An eminent Romanian-born dentist, the elder Schatzman emigrated with his family in 1882 to Zikhron Ya’akov, Palestine. After reaching France where he studied dentistry, he was named president of the nation’s Odontological Society in 1936, only to be arrested five years later in a roundup by collaborationist French police of “noteworthy” Jews. Imprisoned in Royallieu Internment Camp and transferred the following year to Drancy, Schatzman kept a detailed daily journal of his psychological and physiological responses to imprisonment.

He endured further transfers, to Pithiviers, then Beaune-la-Rolande, and back to Drancy before being sent to Auschwitz. Published in 2005 by les Editions Le Manuscrit as “Journal d’un interné” (“An Inmate’s Diary”), and reprinted by Les éditions Fayard the following year, Schatzman’s memoir is an essential historical record that imperatively deserves translation into English.
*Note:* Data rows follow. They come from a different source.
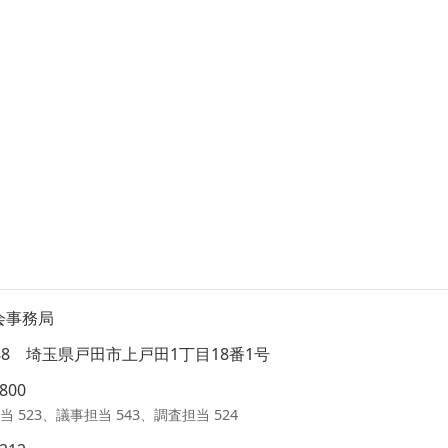
会事務局
8588 埼玉県戸田市上戸田1丁目18番1号
1800
当 523、議事担当 543、調査担当 524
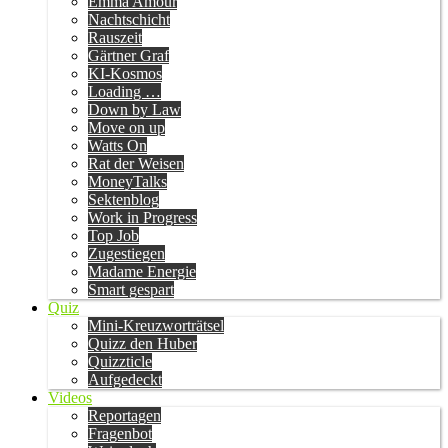
Emma Amour
Nachtschicht
Rauszeit
Gärtner Graf
KI-Kosmos
Loading …
Down by Law
Move on up
Watts On
Rat der Weisen
MoneyTalks
Sektenblog
Work in Progress
Top Job
Zugestiegen
Madame Energie
Smart gespart
Quiz
Mini-Kreuzworträtsel
Quizz den Huber
Quizzticle
Aufgedeckt
Videos
Reportagen
Fragenbot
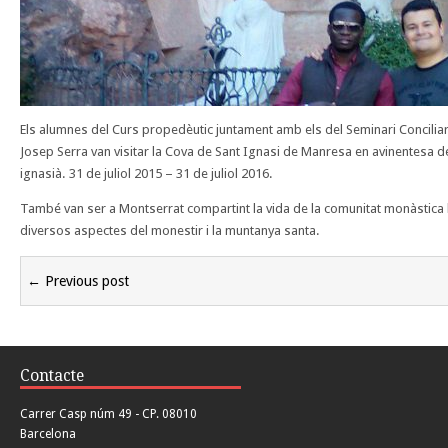
Els alumnes del Curs propedèutic juntament amb els del Seminari Conciliar
Josep Serra van visitar la Cova de Sant Ignasi de Manresa en avinentesa de
ignasià. 31 de juliol 2015 – 31 de juliol 2016.
També van ser a Montserrat compartint la vida de la comunitat monàstica 
diversos aspectes del monestir i la muntanya santa.
← Previous post
Contacte
Carrer Casp núm 49 - CP. 08010
Barcelona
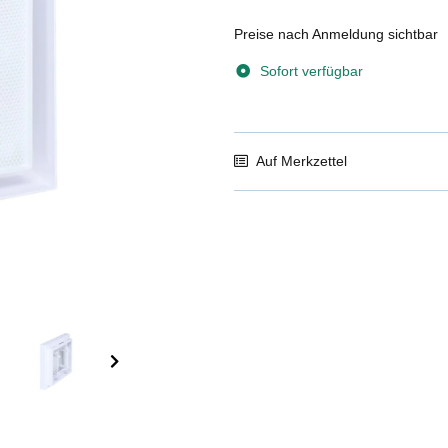
Preise nach Anmeldung sichtbar
Sofort verfügbar
Auf Merkzettel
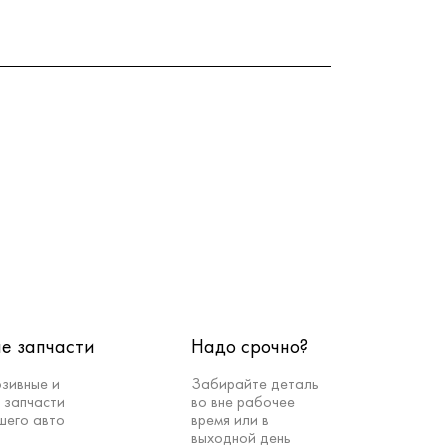
е запчасти
Надо срочно?
зивные и
Забирайте деталь
 запчасти
во вне рабочее
шего авто
время или в
выходной день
In a preface, Serge Klarsfeld calls it a “quite extraordinary text,” expressing the “triumphant resistance of an elderly man facing violence and suffering, who by deepening self-knowledge through his ordeals, with loftiness and equilibrium, gives readers of good faith material of the highest value to help understand and defend human freedom.”

While his father suffered imprisonment, Evry Schatzman studied science and was active in the underground Resistance. After the war, Schatzman became involved in the Rationalist Union, co-founded in 1930 by the French physicist Paul Langevin, a fierce opponent of the Nazis.

The Rationalist Union, for which Schatzman served as president from 1970 to 2001, promotes reasoning over dogmatism. In a prescient 1989 book from Les éditions Odile Jacob, “Science Threatened,” (“La science menacée”) Evry Schatzman warned against growing anti-scientific prejudice, diagnosed its causes, and recommended solutions. The Schatzmans, both father and son, should be translated into English and heeded today, more than ever.